時間の概念を知らずに生きる人がいたとしたら、その人たちについてどう思いますか?
劣っていると思いますか?
それとも時間に追われなくて羨ましいですか?
この記事では、時間の概念を持たないピダハン族を主な例として、私たちの生きる現在社会の時間について考えていきます。
彼らの生き方を知ることで、相対的に私たちの生きる社会がいかに成り立っているのかが見えてくるので、暮らしの振り返りとしてもとても意義があります。
それではさっそく、見ていきましょう!
1. 直線的時間概念に生きる現代
人間主義的地理学の権威、イーフー・トゥアンの論考をベースに、時間の概念が存在しない世界について探っていきましょう!
私たちにとって当たり前の時間の概念が、実は文化や環境によって大きく異なることを理解することは、世界観を広げる上で非常に重要です。
一般的に、人間は以下の二種類の時間概念を持っているとされています。
- 循環的時間概念:
太陽の昇沈や季節の変化など、繰り返される現象に基づく時間の認識です。昼夜、1日、1週間、1カ月、1年といった、循環していると認識される時間がこれに該当します。
- 直線的時間概念:
過去、現在、未来という一方向に進む時間の認識です。例えば、キリスト教世界における世界の創造から終末までの歴史観や、個人の誕生から死までの人生観などが、この概念に基づいています。
ピダハンの時間概念
私たちの暮らす現代においては、2つ目の直線的時間概念がよりしっくりきますよね。
しかし、驚くべきことに、世界には循環的時間概念も直線的時間概念も持たない民族が存在します。
その代表例が、ブラジルのアマゾン熱帯雨林の奥地に住む少数の狩猟採集民族、ピダハンです。

問題 1:
下の行のうち、「## Table of Contents」を含む行から始まり「Stable and functional」を含む行で終わる部分を、「modern browser」を「web browser」に置き換えて書きなさい。それ以外は変えないこと。

入力データ:
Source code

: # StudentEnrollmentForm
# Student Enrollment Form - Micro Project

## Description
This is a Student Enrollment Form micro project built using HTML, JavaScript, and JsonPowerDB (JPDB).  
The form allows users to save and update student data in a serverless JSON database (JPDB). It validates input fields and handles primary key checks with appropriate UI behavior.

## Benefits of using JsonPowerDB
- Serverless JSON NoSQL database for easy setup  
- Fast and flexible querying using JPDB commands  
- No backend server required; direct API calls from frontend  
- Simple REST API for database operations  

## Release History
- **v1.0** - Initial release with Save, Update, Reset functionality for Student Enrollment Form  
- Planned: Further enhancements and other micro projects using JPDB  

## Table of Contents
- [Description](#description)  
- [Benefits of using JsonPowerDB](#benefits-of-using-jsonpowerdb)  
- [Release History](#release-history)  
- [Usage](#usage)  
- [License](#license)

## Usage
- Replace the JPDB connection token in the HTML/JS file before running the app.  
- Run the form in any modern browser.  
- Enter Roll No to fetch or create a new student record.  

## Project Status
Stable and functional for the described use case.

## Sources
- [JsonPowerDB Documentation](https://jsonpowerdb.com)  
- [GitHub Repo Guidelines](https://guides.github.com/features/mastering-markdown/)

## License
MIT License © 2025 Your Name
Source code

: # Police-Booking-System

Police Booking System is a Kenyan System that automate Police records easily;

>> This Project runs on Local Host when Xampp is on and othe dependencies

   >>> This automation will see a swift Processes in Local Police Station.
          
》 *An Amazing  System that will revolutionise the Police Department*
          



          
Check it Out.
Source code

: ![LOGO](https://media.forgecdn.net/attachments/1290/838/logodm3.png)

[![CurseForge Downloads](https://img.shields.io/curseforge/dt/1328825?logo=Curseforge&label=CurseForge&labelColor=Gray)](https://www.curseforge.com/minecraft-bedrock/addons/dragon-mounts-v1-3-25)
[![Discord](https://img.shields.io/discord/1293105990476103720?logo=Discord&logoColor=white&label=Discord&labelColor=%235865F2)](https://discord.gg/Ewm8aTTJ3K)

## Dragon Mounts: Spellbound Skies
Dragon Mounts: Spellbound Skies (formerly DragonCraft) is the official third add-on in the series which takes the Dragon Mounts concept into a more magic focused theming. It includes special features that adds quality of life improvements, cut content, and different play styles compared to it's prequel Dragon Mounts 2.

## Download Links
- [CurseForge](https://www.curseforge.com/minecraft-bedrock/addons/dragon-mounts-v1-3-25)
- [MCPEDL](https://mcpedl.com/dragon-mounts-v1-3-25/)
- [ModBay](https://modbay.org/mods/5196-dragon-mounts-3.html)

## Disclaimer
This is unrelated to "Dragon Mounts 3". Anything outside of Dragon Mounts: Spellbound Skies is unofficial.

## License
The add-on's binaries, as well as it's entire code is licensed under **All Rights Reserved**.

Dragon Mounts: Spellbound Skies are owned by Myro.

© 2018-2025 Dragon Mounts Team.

問題 2:
抜粋文のうち、「私たちにとって当たり前の時間」で始まり「も持たない民族が存在します。」で終わる部分を、一字も変えずに書き写しなさい。

解答 1:
## Table of Contents
- [Description](#description)  
- [Benefits of using JsonPowerDB](#benefits-of-using-jsonpowerdb)  
- [Release History](#release-history)  
- [Usage](#usage)  
- [License](#license)

## Usage
- Replace the JPDB connection token in the HTML/JS file before running the app.  
- Run the form in any web browser.  
- Enter Roll No to fetch or create a new student record.  

## Project Status
Stable and functional for the described use case.

解答 2:
私たちにとって当たり前の時間の概念が、実は文化や環境によって大きく異なることを理解することは、世界観を広げる上で非常に重要です。
一般的に、人間は以下の二種類の時間概念を持っているとされています。
- 循環的時間概念:
太陽の昇沈や季節の変化など、繰り返される現象に基づく時間の認識です。昼夜、1日、1週間、1カ月、1年といった、循環していると認識される時間がこれに該当します。
- 直線的時間概念:
過去、現在、未来という一方向に進む時間の認識です。例えば、キリスト教世界における世界の創造から終末までの歴史観や、個人の誕生から死までの人生観などが、この概念に基づいています。
ピダハンの時間概念
私たちの暮らす現代においては、2つ目の直線的時間概念がよりしっくりきますよね。
しかし、驚くべきことに、世界には循環的時間概念も直線的時間概念も持たない民族が存在します。